V2X INC (VVX)
Sector: Industrials
2026 Annual Meeting Analysis
V2X INC · Meeting: May 7, 2026
Directors FOR
3
Directors AGAINST
0
Say on Pay
FOR
Auditor
FOR
Director Elections
Election of Three Class III Directors for a Three-Year Term
Parker has served since 2014 and the company's 3-year price return of 76.3% outperforms the XLI sector ETF benchmark by only 5.5 percentage points, well below the 65-point threshold required to trigger a vote against at this positive return level, and no other policy flags apply.
Niebergall was appointed to the board effective January 7, 2026, which is within 24 months of the meeting date, so he is exempt from the stock performance trigger under the new-director exemption, and no other policy flags apply.
Wensinger joined the board in June 2024, which is within 24 months of the May 2026 meeting date, so he is exempt from the stock performance trigger under the new-director exemption, and as a non-independent CEO-director he holds no outside board seats, so no overboarding concern applies.
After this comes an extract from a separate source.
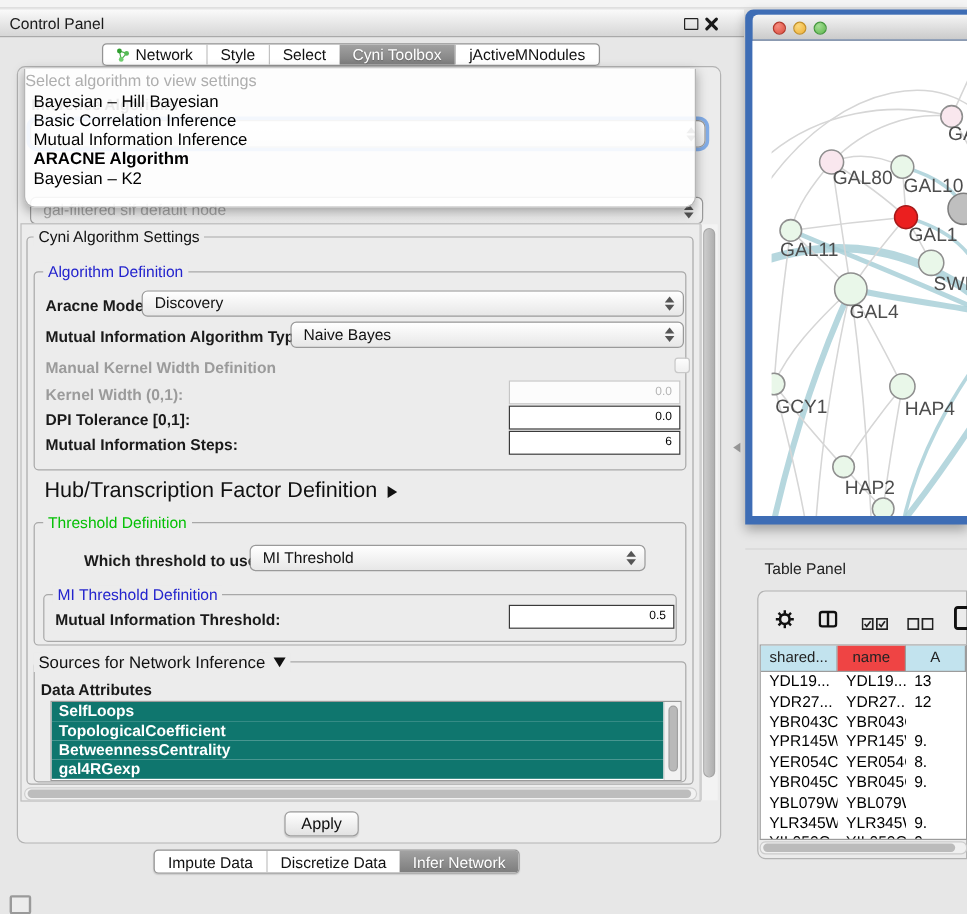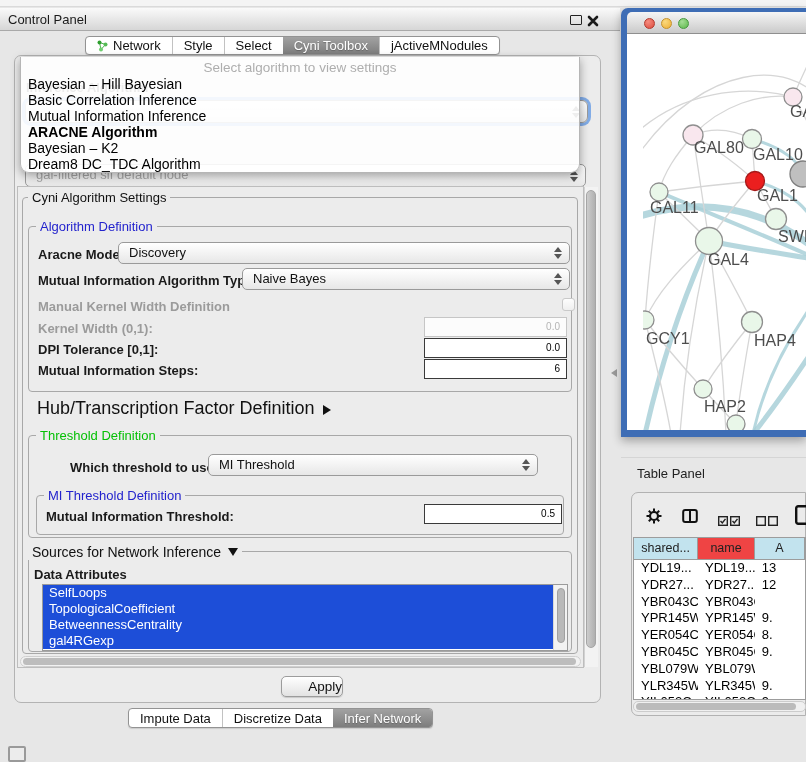"Select algorithm to view settings" .popup-prompt { text-align: center -> none }
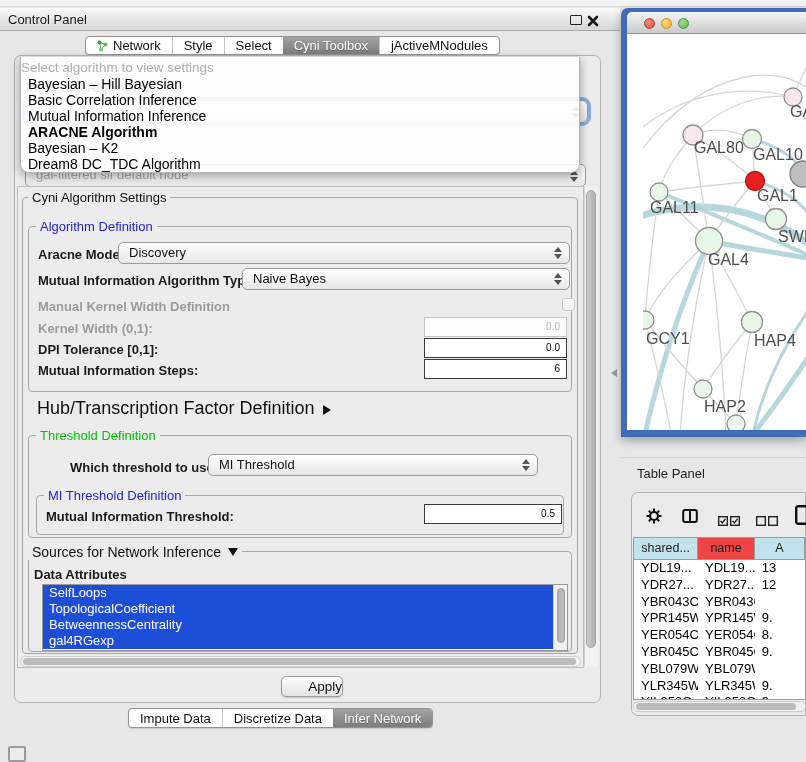"Dream8 DC_TDC Algorithm" div.popup-item { html: <div>Dream8 DC_TDC Algorithm</div> -> none }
All three Class III nominees pass the applicable policy screens. Parker's long tenure overlaps with strong positive stock performance that does not breach the ETF underperformance threshold. Niebergall and Wensinger are both within the 24-month new-director exemption window and are not subject to the TSR trigger. No overboarding, attendance, independence, or familial relationship concerns were identified for any nominee.
Say on Pay
✓ FORCEO
Jeremy C. Wensinger
Total Comp
$7,980,782
Prior Support
99.1%%
The CEO received total compensation of approximately $7.98 million, which is within a reasonable range for the CEO of a $2.1 billion defense services company. The pay structure is heavily performance-based — the CEO's long-term incentive award of $4.6 million (about 58% of total compensation) is split between performance stock awards tied to relative total shareholder return and adjusted earnings per share over three years, and the annual bonus payout of approximately $1.5 million was earned at 115.2% of target based on disclosed financial metrics, reflecting genuine performance outcomes. The company received 99.1% shareholder support on last year's say-on-pay vote, and no structural changes are needed; the program design with meaningful performance conditions, a clawback policy, and double-trigger change-in-control provisions reflects sound governance.
Auditor Ratification
✓ FORAuditor
RSM US LLP
Tenure
N/A
Audit Fees
$3,277,212
Non-Audit Fees
$190,000
Non-audit fees of $190,000 represent approximately 5.8% of audit fees of $3,277,212, well below the 50% threshold that would raise independence concerns. Auditor tenure is not disclosed in the proxy, so under the policy the tenure trigger does not fire and no negative inference is drawn. No material financial restatements were identified. RSM is a large national firm appropriate for a $2.1 billion public company.
Overall Assessment
The 2026 V2X annual meeting ballot contains three standard proposals: election of three Class III directors, ratification of RSM as auditor, and an advisory vote on executive pay. All three proposals pass the applicable policy screens and support is warranted across the board, reflecting strong stock performance relative to the XLI benchmark, low non-audit fees, a pay program that is predominantly performance-based, and overwhelming prior shareholder endorsement of the compensation structure.